Farah became the seventh man to win the long-distance double at the Olympics, placing his name on the list with Emil Zatopek and Lasse Viren, and 59 years after Roger Bannister ran the first four-minute mile, Farah ran his last mile in exactly four minutes.
“It sounded like a football match when someone scores a goal,” said Farah, who trains in Oregon under Alberto Salazar.
The cat-and-mouse game of the 5,000 gave way to the 400 relay, where precision is as important as acceleration on the flying starts.
Jamaica’s Yohan Blake made up his team’s slight deficit on a blistering third leg against Tyson Gay.
U.S. men’s coach Andrew Valmon said the team selected Bailey to run the last leg because he is as tall as Bolt, who is 6-5.
“He’s our Bolt,” Valmon said.
Bailey demurred, saying, “I’m Ryan Bailey.”
Nesta Carter led off for Jamaica against American Trell Kimmons, and Michael Frater, a Boyd Anderson High graduate, ran Jamaica’s second leg against Justin Gatlin.
“It was even all the way around,” Gay said. “When Bolt got the stick, there was nothing we could do about it.”
The U.S. finished in 37.04.
“We put on a great show and broke our American record twice,” Gatlin said. “To leave with a 37.04 — which was the world record last year — proves we are getting our act back.”
Gatlin, the bronze medalist in the men’s 100, wanted to win a medal for Gay, who was fourth in the 100 and distraught afterward.
“I was very upset because I was missing something in my heart with no Olympic medals,” Gay said. “This is a blessing and fills that spot in my heart.”
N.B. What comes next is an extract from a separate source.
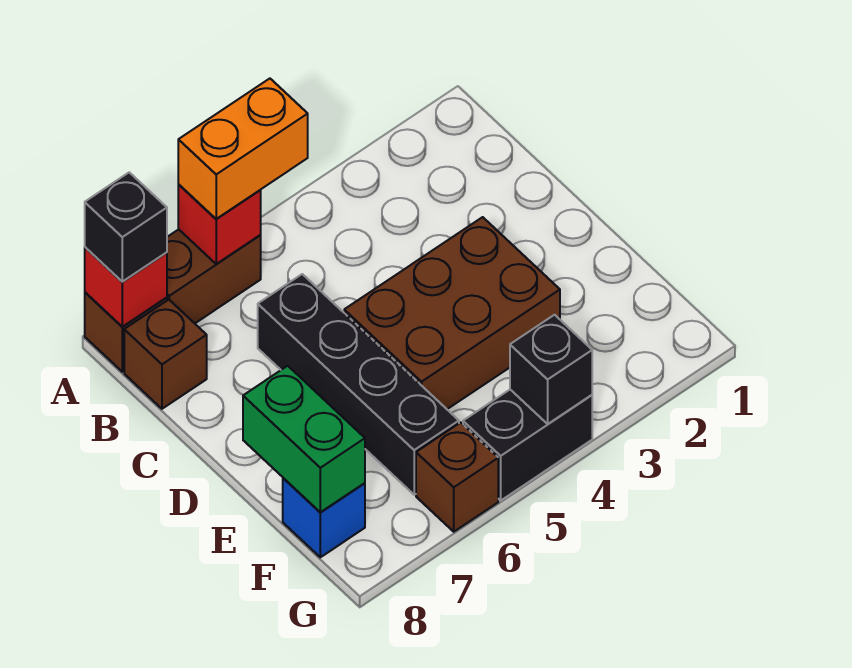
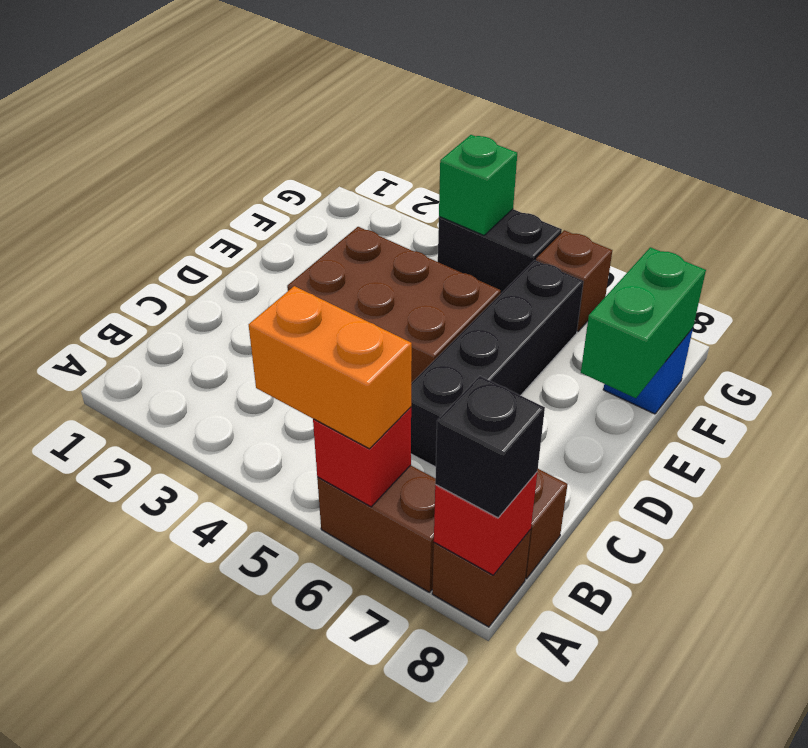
black brick G4 level 2 -> green brick G4 level 2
Bolt didn’t do much of his usual clowning before the race, but during Jamaica’s victory lap, he struck the archer’s pose that is the logo on his clothing line. He embraced fans. He took off his spikes and danced to the Eurthymics’ Sweet Dreams ( Are Made of This).
Blake, nicknamed “The Beast,” made scary faces and said the Jamaicans had dropped from space and were not human.
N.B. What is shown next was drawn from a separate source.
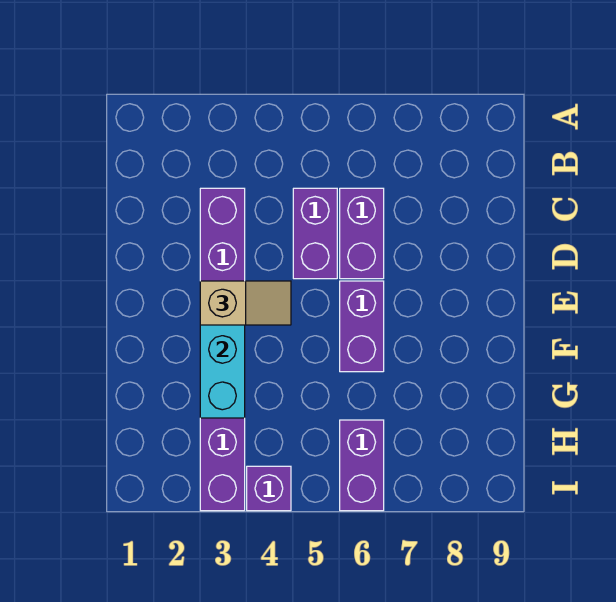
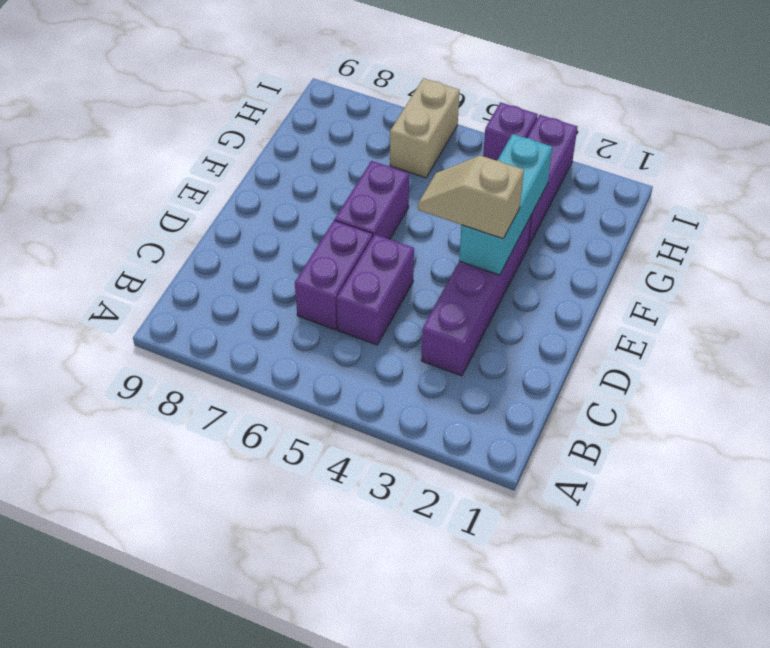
purple brick H6:I6 level 1 -> tan brick H6:I6 level 1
“To run 36 is not normal,” agreed Carter.
Bolt, 25, was noncommittal about the 2016 Games, but when asked what he would be doing in 10 years, he said: “Hopefully, just chillin’ somewhere. I like to always be relaxing. I’ll make myself some new goals at the end of the season.”
The U.S. women ran the fifth-fastest time in history. DeeDee Trotter, wearing her usual sparkly “war paint,” gave the U.S. a lead it never relinquished with a 50.5-second first lap.
Felix and Francena McCrory widened the gap to three seconds, and Richards-Ross, who has run more sub-50-second 400s than any other woman, blazed to a split of 49.10.
The women credited U.S. coach Amy Deem, who is the University of Miami coach, and relay coach Jon Drummond with preparing them and the world-record-busting 400-relay team to run fast and hold on to the baton.
“There was great energy on this team,” Richards-Ross said. “I told my mom and dad, ‘Something special is going to happen.’ ”
The U.S. track and field team has won 29 medals, one short of its goal.
Injuries in the men’s 400 hurt, but there’s one last shot in the men’s marathon Sunday.